Jupriyadi menjelaskan, meskipun istilah tersebut tidak disebut secara eksplisit dalam KUHAP lama, substansinya sudah diatur. Misalnya, asas praduga tak bersalah (Pasal 8 ayat 1 KUHAP), hak terdakwa untuk membela diri (Pasal 65), kewajiban hakim menggali fakta yang meringankan (Pasal 183-184), serta kewajiban jaksa untuk bersikap objektif (Pasal 140 ayat 2).
Namun, ia menyoroti bahwa objektivitas jaksa sering kali bersifat subjektif, karena secara internal, apabila terdakwa sampai bebas, jaksa tetap dikenai evaluasi.
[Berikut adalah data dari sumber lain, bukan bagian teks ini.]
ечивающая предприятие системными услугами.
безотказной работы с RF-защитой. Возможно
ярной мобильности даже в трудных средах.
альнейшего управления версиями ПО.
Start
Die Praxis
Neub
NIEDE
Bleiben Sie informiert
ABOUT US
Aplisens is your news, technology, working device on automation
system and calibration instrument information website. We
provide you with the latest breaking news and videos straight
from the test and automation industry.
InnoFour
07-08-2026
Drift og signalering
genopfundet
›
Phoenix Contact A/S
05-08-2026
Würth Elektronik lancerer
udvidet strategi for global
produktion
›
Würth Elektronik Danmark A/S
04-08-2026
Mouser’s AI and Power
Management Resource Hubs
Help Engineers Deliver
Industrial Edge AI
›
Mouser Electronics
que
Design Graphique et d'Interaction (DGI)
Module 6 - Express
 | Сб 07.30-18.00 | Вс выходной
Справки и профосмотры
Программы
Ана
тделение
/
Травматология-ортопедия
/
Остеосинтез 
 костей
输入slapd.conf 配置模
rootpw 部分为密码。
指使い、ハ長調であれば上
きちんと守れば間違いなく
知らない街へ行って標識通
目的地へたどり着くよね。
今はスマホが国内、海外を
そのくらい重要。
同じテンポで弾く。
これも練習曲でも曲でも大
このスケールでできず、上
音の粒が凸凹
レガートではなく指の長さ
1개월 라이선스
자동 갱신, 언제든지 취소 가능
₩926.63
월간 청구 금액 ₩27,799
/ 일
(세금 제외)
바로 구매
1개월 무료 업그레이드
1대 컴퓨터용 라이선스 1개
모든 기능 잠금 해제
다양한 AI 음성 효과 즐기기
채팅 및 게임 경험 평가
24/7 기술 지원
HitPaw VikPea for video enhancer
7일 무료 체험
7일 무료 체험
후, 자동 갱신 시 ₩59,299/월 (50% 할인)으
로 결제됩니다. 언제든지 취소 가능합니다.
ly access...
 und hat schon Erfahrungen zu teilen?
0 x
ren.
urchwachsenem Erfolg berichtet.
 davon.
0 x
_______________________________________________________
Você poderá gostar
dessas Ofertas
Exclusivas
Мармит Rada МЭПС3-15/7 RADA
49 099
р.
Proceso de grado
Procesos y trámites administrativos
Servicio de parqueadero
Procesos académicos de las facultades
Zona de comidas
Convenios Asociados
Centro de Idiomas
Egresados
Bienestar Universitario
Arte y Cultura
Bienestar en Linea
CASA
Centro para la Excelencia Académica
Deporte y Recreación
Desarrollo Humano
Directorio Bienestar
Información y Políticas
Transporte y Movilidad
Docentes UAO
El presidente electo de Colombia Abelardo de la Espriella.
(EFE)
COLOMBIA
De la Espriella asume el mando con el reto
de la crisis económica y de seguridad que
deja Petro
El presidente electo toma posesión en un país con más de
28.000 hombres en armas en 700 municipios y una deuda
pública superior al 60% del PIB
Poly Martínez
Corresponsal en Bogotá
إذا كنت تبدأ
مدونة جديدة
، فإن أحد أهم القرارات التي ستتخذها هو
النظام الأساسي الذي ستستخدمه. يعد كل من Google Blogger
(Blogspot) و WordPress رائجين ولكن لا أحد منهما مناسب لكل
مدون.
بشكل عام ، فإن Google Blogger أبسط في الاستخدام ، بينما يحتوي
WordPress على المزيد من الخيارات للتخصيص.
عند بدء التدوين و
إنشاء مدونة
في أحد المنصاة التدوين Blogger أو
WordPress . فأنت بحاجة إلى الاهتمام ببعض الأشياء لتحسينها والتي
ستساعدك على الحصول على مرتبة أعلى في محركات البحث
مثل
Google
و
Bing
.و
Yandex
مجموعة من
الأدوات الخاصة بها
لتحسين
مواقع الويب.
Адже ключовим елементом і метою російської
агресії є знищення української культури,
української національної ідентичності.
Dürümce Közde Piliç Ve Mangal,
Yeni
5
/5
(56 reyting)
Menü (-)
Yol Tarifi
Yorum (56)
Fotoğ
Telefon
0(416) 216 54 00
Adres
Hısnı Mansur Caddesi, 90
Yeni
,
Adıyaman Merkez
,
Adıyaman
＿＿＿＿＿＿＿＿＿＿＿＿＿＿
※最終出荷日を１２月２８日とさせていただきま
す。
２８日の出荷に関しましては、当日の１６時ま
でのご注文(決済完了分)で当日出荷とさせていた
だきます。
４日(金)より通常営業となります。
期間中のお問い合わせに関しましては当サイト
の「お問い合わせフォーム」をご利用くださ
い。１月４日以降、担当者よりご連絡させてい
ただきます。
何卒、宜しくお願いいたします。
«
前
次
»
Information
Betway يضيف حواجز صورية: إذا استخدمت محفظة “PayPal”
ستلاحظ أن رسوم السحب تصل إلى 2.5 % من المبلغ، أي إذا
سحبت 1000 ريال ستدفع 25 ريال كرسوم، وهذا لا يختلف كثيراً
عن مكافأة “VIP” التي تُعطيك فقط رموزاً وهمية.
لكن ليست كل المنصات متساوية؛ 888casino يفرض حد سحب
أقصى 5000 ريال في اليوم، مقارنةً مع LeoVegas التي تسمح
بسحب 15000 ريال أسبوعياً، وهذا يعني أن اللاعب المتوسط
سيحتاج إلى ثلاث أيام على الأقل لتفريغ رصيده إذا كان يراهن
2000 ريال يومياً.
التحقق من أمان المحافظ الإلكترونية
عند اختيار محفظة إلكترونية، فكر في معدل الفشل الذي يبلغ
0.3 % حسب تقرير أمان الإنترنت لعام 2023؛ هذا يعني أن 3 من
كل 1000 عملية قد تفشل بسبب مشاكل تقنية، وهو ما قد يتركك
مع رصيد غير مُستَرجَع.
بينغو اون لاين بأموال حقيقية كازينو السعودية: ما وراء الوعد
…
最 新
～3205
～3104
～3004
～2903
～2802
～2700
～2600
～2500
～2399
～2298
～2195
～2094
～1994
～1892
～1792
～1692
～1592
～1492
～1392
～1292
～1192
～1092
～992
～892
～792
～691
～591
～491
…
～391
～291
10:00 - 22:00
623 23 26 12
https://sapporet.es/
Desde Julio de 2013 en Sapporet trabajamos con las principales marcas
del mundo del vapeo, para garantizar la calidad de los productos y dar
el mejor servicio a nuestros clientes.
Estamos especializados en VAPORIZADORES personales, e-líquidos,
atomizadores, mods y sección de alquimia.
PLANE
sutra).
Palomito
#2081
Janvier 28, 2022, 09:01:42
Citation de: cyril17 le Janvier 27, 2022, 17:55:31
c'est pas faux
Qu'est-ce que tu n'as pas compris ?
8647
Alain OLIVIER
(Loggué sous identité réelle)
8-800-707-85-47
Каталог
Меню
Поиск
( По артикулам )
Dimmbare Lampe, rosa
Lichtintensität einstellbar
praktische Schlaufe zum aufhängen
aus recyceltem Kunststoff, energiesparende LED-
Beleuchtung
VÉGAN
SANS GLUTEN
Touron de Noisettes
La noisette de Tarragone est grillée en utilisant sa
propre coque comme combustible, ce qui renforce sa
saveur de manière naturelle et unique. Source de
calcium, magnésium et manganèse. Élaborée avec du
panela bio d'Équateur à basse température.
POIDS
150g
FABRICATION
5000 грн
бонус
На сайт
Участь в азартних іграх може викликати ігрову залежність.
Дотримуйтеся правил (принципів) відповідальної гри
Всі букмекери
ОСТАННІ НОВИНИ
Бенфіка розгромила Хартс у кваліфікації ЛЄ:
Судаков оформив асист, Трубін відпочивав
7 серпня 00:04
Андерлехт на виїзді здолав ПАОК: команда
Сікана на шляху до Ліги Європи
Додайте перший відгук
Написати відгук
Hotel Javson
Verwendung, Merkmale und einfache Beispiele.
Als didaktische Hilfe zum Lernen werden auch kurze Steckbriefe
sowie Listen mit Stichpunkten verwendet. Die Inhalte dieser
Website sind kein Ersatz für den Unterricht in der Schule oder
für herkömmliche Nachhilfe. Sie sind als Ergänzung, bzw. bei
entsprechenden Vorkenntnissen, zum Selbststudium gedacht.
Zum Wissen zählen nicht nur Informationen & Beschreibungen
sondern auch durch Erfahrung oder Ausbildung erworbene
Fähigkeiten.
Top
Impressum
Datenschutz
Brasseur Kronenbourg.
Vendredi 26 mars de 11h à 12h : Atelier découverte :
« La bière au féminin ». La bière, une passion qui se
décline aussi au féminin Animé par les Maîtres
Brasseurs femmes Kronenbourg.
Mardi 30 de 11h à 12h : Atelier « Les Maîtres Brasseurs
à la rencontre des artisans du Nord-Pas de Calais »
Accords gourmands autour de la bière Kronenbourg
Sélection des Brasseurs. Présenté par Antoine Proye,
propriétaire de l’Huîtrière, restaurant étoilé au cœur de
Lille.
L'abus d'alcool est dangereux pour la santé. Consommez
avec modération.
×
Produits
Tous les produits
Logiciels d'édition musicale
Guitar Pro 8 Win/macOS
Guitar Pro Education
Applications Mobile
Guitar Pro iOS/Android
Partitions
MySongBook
Hal itu, menurutnya, menjadi tantangan tersendiri agar penuntut umum bekerja optimal namun tetap berimbang.
Penguatan Prinsip Keadilan dan Due Process of Law
Menutup paparannya, Jupriyadi menekankan tiga prinsip utama yang perlu menjadi roh pembaruan RKUHAP, yakni:
1. Due Process of Law, sebagai jaminan bahwa setiap proses hukum berjalan adil dan sesuai prosedur;
2. Keseimbangan antara fungsi penuntutan dan pembelaan, agar sistem peradilan pidana tidak timpang; dan
3. Transparansi dan akuntabilitas penegak hukum, untuk menumbuhkan kembali kepercayaan publik terhadap lembaga peradilan.
“RKUHAP, sebaik apa pun disusunnya, pasti tidak akan sempurna. Hukum akan selalu tertinggal dari dinamika masyarakat. Kalau kita menunggu semua pihak setuju dan cocok, maka RKUHAP tidak akan pernah lahir,” pungkasnya. (Red/*)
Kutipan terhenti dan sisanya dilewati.